> _Action item_: Wherever a line below holds the word "logic", copy that line.

--- --- ---

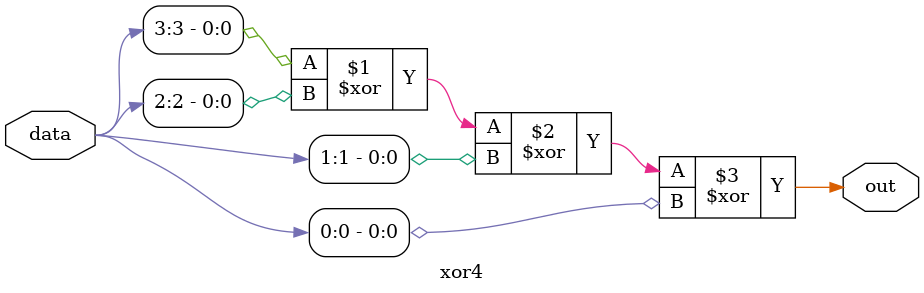
<source format=v>
	/*______________________________________________________________________
	* *
	* The logic modules below are coded explicitly, to ensure *
	* that the logic is implemented in a minimum of levels. *
	______________________________________________________________________*/
	module xor4 (
							data, 
							out
							);
							
	input 		[3:0] 	data;
	output	 					out;
	
	assign #1 			out 	= (data[3] ^ data[2]^ data[1]^ data[0]);
	endmodule
	

</source>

--- --- ---

> _Response_:
	* The logic modules below are coded explicitly, to ensure *
	* that the logic is implemented in a minimum of levels. *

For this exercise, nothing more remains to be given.